P4230037.JPG P4020029.JPG
 
I re[laced the pump yesterday and everything is all set. I tried to mess with the adjustment screw but it made no difference, so I just went ahead and swapped out the pump.

Thank you for all of your help and suggestions. I learned a lot a lot about hydraulics along the way.

Thanks again Mike Van for offering to loan me a pump to see if that was the problem, if it was not a 50 minute ride each way I would have taken you up on the offer.

Question. Should I leave the gauge on the splitter or should I take it off and plug it? I'm not sure how fragile it is.

Happy Thanksgiving

So you ran it and it works right? That is good.

If the guage is out of harms way and/or protected from damage, I would leave it there. If it's vulnerable, either remove or relocate. Lots of guys run guages on their splitters, permanently. Ordinary operation shouldn't hurt it.
 
Leave it there. It’s a good idea on how much splitting force you really need. If your only seeing 1000-1500 max splitting pressures. You might be able to get away with a larger then recommend pump.
For example. I have a 5hp Honda running an 11gpm pump. I’ll be switching to a 16gpm pump even though it requires a 8+ hp engine.
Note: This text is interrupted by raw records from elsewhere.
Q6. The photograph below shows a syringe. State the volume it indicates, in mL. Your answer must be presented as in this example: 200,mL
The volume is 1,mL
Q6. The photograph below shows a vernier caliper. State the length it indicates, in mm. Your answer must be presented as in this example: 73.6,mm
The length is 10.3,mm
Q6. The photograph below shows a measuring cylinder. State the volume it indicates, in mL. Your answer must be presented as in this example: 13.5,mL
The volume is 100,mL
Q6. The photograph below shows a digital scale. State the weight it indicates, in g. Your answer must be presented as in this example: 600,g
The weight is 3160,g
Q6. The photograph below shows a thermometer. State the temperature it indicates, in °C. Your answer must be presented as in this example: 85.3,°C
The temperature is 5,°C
Because that hp is required at 3000psi.
 
Yes if the gauge is not in harm's way leave it on. Then as you are splitting and you hit a oak crotch that won't bust, a quick glance at the gauge will tell you if you are getting all 3000psi to the cylinder and it is just tough wood, or if you have splitter problem like your pump not going into low.
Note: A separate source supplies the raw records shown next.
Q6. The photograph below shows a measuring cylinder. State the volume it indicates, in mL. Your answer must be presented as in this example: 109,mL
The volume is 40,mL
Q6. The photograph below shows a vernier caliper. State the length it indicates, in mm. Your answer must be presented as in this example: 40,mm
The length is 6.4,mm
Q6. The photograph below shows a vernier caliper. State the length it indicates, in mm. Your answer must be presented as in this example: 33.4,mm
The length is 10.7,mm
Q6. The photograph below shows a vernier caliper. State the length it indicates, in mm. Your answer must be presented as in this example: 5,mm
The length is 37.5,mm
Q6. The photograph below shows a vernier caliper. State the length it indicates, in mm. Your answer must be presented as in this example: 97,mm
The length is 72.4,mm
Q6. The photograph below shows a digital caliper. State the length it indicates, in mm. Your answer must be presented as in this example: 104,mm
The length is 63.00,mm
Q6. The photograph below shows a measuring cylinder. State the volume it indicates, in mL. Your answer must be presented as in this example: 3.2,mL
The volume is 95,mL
Sent from my XT1254 using Tapatalk
 
Thanks for all of your advise so far.

The splitter worked great yesterday, today I fired it up and 10 minutes in the plate at the end of the beam that holds the wood in place cracked/ split right where the plate meets the beam.
Where would I find another one of those plates? I looked online but could not find anything. I also looked in the MTD parts manual but the part is no longer available.
I'm not sure what the part is called. It looks to be cast iron and has the rib that holds the wood from kicking out.